- American Driver Poster
- Directed by: Moses Inwang
- Screenplay by: Patrick Nnamani
- Story by: Moses Inwang Bode Ojo
- Produced by: Bode Ojo
- Starring: Evan King Jim Iyke Nse Ikpe Etim Ayo Makun Emma Nyra Nadia Buari Anita Chris MCPC the Comedian Michael Tula Laura Heuston Johnny Dewan Melvin Oduah Andie Raven
- Cinematography: Okechukwu Oku Tila Ben
- Edited by: Tunde Bakare Obiajulu Coby Ejiagwa
- Production companies: Sneeze Films Golden Icons Media Get Known Productions
- Distributed by: Sneeze Films
- Release date: February 24, 2017;
- Running time: 87 minutes
- Country: Nigeria
- Language: English
- Box office: ₦41,000,000 Naira ($113,103.82)

= American Driver =

American Driver is a 2017 Nigerian comedy film written by Bode Ojo, Moses Inwang, and Patrick Nnamani and directed by Moses Inwang and starring Evan King, Jim Iyke, Anita Chris, Nse Ikpe Etim, McPc the Comedian, Emma Nyra, Laura Heuston, and Ayo Makun.

The film premiered in Nigeria on 24 February 2017. It grossed over ₦41 Million Naira and ranked #8 in 2017 and #44 at the all time Nigerian Box Office. The film won Best Comedy at The People's Film Festival in June 2017. American Driver was officially released in the United States on September 15, 2020 on Amazon Prime Video.

==Plot==
Jack Curry is an American man child who takes a job driving Nigerian celebrities to the G.I.A.M.A Awards to impress his boss Kate (Anita Chris). Along his journey he tries to become friends with actor Jim Iyke, who wants to be left alone.

==Cast==

- Evan King as Jack Curry
- Jim Iyke as himself
- Anita Chris as Kate
- Nse Ikpe Etim as herself
- Ayo Makun as himself
- Emma Nyra as herself
- McPc the Comedian as Sunny
- Nadia Buari as herself
- Laura Heuston as Mrs. Curry
- Michael Tula as Philip
- Melvin Oduah as himself
- Johnny Dewan as Indian Restaurant Manager
- Andie Raven as Dr. Raven
- Vickey Dempsy Burns as Nurse
- Mrs. Curr as Melvin Oduah
- Tila Ben as Rapping Neighbor
- Amarachi Odinma as Female Job Interviewer
- Dami Oyesanya as GIAMA Executive 1
- Alex Mouth as Jail Cell Member
- Murphy Serge as Boko Man
- Curtis John Miller as Security Officer 2
- Johnathan Michael Gustov Lemon as Security Officer 1

==Release==

===Nigerian Theatrical Release===
American Driver had its premiere in Nigeria on February 24, 2017 to theaters all over the country.

===U.S. Release===
In 2017 American Driver played in New York City the weekend of June 2-June 4 at The People's Film Festival and won Best Comedy Feature.
American Driver was finally released in the United States on September 15, 2020 on Amazon Prime Video.

==Reception==
Cinema Pointer called the film "Fresh. Fun. Entertaining."

===Box office===
Nigerian audiences embraced the film. American Driver opened as the #1 comedy, played for over 6 months in Nigerian cinemas and grossed over ₦41 Million Naira at the box office.

===Accolades===
American Driver won Best Comedy at The People's Film Festival 2017. The film was also nominated for "Comedy of the Year" at the 2017 Best of Nollywood Awards.

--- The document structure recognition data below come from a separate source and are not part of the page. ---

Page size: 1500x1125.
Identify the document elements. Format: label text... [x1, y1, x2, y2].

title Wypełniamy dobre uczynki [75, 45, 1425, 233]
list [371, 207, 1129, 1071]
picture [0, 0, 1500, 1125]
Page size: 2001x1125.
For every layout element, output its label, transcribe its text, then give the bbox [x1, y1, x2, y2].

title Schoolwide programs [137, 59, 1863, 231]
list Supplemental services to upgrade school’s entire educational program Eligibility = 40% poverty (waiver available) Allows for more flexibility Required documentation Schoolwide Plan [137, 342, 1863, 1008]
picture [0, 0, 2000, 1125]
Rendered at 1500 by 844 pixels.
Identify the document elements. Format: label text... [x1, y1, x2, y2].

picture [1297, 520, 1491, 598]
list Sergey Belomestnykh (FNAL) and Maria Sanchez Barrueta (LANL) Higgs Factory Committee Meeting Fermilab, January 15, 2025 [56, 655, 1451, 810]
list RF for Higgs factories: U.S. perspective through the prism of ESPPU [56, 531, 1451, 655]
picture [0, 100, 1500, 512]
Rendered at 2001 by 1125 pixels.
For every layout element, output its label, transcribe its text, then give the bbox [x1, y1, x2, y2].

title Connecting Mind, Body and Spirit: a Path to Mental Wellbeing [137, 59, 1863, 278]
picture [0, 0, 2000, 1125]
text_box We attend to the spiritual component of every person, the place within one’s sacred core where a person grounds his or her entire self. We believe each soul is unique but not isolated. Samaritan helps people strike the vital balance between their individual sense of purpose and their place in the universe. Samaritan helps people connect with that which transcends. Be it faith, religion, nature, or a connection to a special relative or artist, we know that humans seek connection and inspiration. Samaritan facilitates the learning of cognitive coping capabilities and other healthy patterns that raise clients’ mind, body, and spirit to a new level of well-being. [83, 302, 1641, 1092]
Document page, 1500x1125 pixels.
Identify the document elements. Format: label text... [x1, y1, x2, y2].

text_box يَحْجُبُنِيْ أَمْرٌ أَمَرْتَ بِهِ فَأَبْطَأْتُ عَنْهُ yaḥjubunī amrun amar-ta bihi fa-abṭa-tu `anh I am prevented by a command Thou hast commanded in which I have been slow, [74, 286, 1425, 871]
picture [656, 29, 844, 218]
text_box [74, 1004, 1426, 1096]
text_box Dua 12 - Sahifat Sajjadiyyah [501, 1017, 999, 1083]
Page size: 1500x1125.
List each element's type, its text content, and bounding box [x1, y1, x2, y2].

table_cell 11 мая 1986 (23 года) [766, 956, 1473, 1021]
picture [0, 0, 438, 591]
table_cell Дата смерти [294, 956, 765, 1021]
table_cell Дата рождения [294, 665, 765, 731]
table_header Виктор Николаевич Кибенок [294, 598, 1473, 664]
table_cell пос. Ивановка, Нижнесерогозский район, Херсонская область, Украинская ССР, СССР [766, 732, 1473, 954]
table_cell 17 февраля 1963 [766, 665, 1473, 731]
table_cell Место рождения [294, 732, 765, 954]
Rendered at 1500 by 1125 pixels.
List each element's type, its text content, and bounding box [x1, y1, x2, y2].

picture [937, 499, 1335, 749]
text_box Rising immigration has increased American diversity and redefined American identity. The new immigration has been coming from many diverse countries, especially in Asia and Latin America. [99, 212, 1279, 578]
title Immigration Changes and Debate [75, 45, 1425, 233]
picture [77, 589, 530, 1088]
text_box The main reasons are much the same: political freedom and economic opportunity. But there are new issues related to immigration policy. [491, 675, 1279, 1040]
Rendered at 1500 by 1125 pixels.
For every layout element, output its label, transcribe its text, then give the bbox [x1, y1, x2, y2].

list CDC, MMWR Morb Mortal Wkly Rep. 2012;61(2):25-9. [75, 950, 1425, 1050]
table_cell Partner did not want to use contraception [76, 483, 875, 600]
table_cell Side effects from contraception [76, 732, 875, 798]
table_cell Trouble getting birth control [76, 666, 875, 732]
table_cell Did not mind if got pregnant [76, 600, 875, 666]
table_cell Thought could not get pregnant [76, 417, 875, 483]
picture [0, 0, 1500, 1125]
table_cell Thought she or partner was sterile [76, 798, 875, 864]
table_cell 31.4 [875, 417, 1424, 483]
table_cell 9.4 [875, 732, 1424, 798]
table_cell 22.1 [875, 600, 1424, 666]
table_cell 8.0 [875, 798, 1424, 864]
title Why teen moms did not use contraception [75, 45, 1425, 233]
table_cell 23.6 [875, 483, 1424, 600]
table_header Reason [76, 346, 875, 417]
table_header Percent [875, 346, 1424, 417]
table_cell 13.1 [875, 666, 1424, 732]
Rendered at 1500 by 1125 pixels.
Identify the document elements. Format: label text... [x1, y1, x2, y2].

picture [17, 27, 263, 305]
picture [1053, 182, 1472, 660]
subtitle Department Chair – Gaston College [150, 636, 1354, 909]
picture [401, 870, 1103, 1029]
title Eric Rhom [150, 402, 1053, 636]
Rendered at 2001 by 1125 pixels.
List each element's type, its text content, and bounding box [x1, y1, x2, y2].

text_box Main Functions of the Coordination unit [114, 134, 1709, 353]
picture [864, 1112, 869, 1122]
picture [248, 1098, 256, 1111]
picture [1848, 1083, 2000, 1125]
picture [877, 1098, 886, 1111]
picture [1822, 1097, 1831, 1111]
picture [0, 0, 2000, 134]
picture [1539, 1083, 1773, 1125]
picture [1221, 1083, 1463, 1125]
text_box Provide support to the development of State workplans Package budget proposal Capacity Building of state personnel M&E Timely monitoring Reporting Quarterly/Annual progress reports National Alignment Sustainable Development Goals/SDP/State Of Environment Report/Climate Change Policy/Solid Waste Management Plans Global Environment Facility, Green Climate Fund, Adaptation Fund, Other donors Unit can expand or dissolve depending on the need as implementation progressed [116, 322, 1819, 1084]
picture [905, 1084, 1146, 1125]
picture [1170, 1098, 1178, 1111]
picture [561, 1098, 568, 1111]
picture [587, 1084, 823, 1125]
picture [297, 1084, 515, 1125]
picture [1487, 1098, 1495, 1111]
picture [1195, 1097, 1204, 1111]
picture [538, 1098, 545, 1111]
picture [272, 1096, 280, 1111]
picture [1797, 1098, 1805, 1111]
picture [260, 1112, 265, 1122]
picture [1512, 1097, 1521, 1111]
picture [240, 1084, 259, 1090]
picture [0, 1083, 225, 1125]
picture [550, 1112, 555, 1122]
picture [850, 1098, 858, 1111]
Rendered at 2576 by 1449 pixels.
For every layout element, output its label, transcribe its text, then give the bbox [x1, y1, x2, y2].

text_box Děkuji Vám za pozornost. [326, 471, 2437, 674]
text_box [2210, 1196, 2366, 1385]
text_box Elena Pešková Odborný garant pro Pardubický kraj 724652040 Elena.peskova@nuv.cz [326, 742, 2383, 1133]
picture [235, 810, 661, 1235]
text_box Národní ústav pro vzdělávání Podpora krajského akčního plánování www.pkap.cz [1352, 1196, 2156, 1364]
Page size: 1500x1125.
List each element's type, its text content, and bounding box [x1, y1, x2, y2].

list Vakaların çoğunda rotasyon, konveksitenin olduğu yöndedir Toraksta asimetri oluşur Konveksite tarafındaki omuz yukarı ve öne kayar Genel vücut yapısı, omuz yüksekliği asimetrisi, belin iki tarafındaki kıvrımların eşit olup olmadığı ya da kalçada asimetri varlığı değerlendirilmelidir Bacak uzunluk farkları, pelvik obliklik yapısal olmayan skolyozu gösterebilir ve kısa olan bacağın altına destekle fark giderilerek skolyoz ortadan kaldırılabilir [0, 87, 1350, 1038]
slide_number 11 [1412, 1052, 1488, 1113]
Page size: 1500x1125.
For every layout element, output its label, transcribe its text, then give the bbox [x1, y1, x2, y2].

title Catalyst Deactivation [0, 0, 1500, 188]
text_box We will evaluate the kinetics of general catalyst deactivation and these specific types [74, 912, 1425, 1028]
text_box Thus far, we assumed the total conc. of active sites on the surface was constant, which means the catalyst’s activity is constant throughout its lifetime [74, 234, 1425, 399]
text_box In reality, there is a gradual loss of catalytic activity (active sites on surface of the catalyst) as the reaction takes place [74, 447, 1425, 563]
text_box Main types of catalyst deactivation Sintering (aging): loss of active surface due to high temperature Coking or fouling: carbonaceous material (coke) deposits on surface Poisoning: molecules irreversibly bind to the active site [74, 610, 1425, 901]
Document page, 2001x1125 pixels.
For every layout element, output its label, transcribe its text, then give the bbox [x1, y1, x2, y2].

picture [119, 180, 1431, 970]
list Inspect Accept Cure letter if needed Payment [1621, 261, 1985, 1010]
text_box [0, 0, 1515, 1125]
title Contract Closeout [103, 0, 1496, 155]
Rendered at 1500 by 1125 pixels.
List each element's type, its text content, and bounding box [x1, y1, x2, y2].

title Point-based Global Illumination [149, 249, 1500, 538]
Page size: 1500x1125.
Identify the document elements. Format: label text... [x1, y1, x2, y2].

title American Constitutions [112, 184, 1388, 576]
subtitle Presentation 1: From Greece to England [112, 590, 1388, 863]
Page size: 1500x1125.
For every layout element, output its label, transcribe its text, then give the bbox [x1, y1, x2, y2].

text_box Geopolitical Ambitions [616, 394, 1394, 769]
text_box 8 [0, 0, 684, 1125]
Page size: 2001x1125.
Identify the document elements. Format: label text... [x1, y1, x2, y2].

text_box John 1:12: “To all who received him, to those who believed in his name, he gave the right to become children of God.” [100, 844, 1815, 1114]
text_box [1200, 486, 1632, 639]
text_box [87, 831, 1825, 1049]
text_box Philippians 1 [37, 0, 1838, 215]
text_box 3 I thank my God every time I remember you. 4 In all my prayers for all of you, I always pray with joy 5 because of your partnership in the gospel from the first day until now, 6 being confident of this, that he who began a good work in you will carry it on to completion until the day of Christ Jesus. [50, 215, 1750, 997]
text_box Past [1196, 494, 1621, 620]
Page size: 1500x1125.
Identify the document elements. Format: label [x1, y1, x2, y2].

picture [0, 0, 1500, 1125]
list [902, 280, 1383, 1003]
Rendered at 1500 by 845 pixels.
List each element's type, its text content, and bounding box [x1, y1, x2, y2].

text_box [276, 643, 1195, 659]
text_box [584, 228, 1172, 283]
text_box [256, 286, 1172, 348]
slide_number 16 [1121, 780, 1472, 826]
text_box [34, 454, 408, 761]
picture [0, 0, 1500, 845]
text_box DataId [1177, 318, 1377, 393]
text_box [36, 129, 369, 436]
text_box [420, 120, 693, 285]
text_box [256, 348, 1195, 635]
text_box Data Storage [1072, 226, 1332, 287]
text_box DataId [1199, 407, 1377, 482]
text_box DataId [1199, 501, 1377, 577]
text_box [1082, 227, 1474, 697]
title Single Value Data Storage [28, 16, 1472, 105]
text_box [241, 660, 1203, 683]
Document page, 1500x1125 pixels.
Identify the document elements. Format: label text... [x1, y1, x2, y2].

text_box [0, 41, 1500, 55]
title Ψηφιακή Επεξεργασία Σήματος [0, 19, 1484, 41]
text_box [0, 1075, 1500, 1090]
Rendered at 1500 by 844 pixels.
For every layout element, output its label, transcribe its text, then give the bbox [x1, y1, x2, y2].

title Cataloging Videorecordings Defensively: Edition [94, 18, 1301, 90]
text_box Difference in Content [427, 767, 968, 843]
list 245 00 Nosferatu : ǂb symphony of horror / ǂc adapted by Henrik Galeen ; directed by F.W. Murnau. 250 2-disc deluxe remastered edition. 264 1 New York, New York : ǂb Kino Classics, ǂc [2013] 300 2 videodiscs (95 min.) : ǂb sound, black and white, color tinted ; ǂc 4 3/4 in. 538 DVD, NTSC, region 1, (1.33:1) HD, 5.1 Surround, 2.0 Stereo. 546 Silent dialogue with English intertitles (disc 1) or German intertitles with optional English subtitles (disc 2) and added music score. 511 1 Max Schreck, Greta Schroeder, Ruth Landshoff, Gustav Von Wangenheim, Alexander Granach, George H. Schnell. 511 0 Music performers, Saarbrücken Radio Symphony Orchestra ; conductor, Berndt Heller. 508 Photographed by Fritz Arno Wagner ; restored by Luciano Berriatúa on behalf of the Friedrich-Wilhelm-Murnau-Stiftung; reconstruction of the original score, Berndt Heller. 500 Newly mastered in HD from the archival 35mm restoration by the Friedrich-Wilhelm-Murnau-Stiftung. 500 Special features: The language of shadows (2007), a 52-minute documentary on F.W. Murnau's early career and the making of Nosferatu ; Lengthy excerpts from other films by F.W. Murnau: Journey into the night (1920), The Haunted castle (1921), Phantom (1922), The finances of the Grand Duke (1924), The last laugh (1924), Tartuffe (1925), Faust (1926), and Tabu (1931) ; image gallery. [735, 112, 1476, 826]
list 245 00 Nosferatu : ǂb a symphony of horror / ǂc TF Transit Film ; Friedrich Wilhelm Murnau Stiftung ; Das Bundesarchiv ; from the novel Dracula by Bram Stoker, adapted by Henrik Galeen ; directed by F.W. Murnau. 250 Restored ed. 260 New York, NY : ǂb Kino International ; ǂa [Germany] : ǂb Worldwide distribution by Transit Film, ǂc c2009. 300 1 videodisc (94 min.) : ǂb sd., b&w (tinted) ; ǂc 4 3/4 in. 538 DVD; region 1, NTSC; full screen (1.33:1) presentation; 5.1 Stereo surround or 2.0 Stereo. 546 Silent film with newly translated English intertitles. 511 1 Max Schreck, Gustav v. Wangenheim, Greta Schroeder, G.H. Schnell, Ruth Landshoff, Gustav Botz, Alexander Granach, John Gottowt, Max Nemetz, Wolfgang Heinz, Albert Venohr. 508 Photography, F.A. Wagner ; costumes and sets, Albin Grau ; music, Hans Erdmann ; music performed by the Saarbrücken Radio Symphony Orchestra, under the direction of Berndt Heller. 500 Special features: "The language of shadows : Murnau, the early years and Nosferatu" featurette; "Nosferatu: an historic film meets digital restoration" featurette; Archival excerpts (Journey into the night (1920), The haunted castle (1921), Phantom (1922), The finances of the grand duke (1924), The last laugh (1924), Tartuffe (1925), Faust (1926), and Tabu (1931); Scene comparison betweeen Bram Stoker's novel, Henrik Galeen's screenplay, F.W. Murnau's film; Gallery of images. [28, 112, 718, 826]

Actor Evan King won best comedic actor for his work in American Driver at the 2019 U.S. China International Cultural Arts Film & TV Festival.

==See also==
- List of Nigerian films of 2017

==Sequel==
Director Moses Inwang and actor Evan King have shown interest in returning to make American Driver 2. Evan King stated in a 2021 podcast that the film was successful enough that "They want to make a sequel. So you'll get to see what happens to "Jack" next."